The decision overturns the top court's 1993 ruling in the case of Sue Rodriguez. At that time, the court recognized that the existing law infringed a person's rights, but was concerned that vulnerable persons could not be properly protected under physician-assisted suicide.

Harnett says the court emphasizes two important features of the case early in the judgment, including the suffering of Taylor and the applicants, as well as the dramatic shift in the popular landscape on this issue since Rodriguez, including how the manner in which the debate has really opened up in Canada.

“Those two elements at the beginning of the judgment really set the tone for what follows,” he says. 

The SCC ruling strikes down s. 241 (b) of the Criminal Code that says that everyone who aids or abets a person in committing suicide commits an indictable offence, and s. 14  says that no person may consent to death being inflicted on them.

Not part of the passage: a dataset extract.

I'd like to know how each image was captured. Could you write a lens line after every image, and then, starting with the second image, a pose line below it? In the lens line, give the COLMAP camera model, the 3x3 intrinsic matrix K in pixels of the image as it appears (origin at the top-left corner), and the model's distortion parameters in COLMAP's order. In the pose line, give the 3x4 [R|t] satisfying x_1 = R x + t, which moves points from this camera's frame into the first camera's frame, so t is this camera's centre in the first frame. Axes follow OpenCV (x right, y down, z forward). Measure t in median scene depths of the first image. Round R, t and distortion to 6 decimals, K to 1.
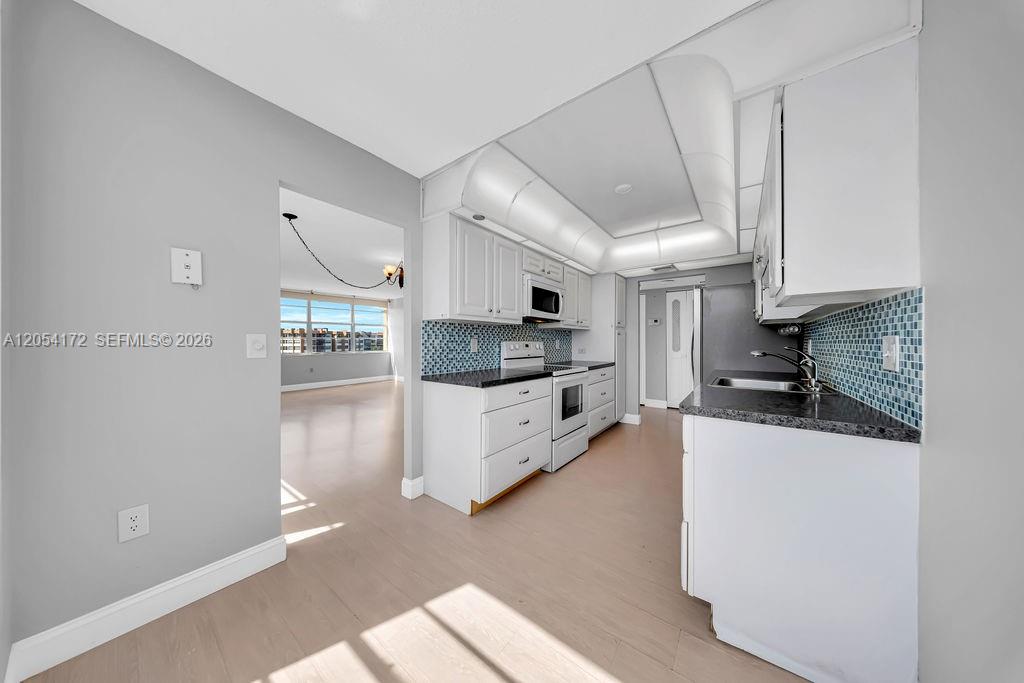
lens RADIAL K [[304.3, 0, 510.8], [0, 304.3, 341.0], [0, 0, 1]] dist [0.001594, -0.001079]
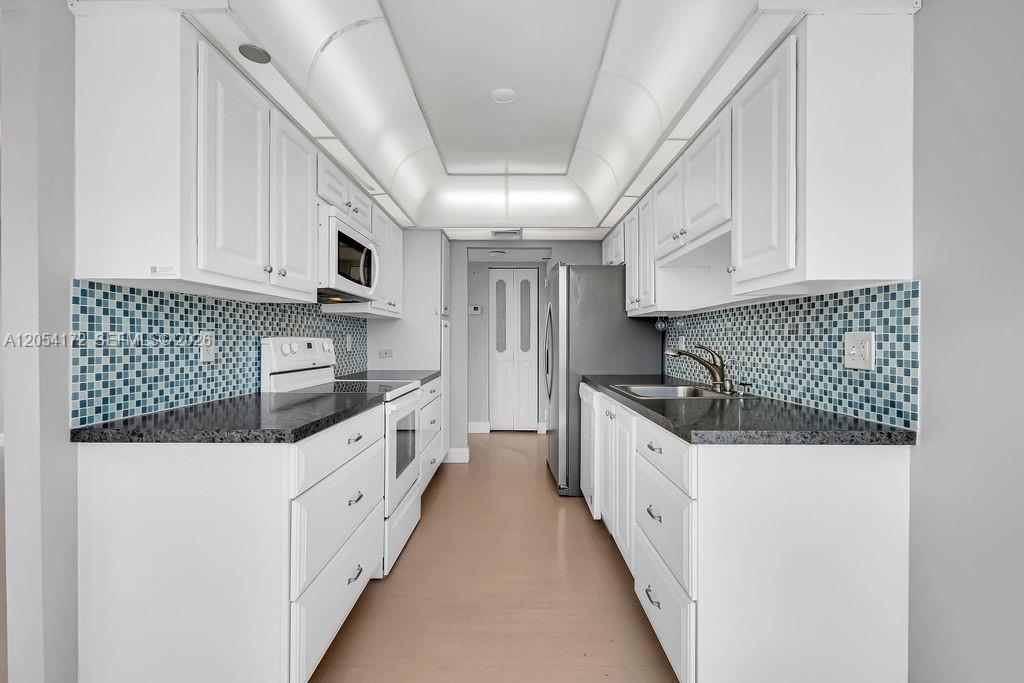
lens RADIAL K [[465.0, 0, 518.0], [0, 465.0, 341.4], [0, 0, 1]] dist [0.003012, -0.000122]
pose [[0.796723, -0.002488, 0.604340, -0.165979], [-0.002793, 0.999966, 0.007799, 0.001553], [-0.604339, -0.007901, 0.796688, 0.185127]]
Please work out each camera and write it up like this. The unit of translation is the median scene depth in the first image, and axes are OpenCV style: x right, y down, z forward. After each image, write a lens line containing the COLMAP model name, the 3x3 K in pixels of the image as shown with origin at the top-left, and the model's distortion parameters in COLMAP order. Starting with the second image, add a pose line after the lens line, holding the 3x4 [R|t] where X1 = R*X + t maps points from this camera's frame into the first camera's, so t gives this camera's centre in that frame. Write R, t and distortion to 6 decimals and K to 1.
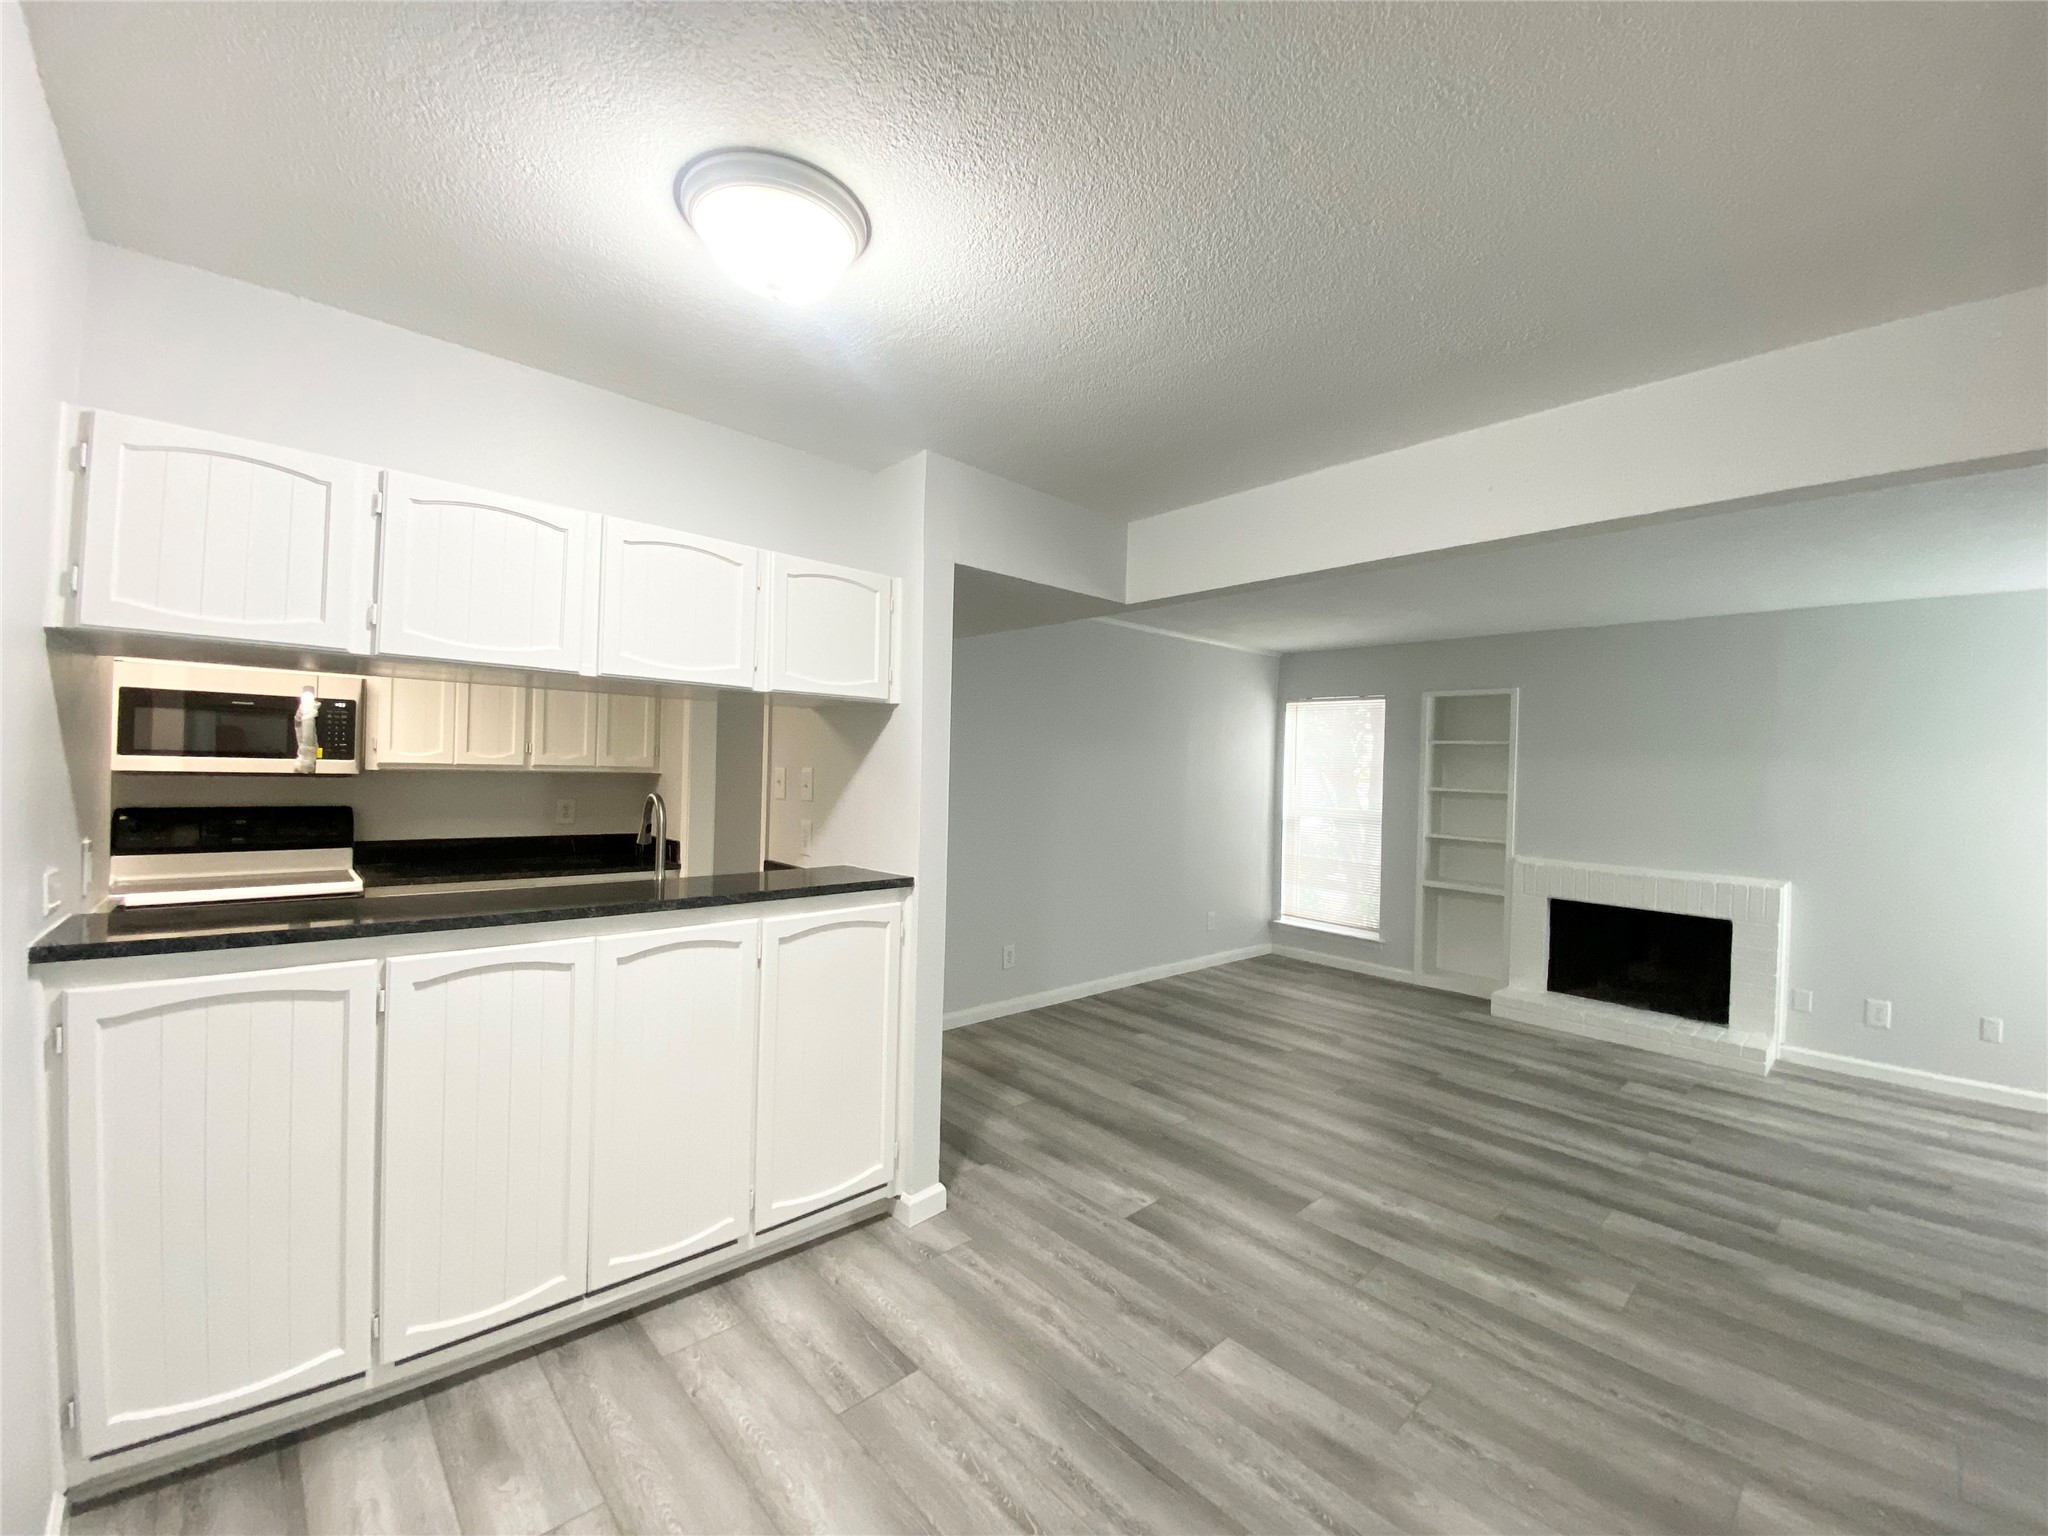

Together, these provisions prohibited assisted dying in Canada and the maximum sentence was 14 years in prison.

The court has given the federal government one year to draft new legislation or a new regulatory regime that will allow for medically assisted suicide.

Carter v. Canada really makes it clear that Charter values concerning how we choose to live our lives are going to be respected,” he says. “This is a decision that harkens back to the glory days of Charter jurisprudence and echoes the courageous voice of the court in Mortgentaler.”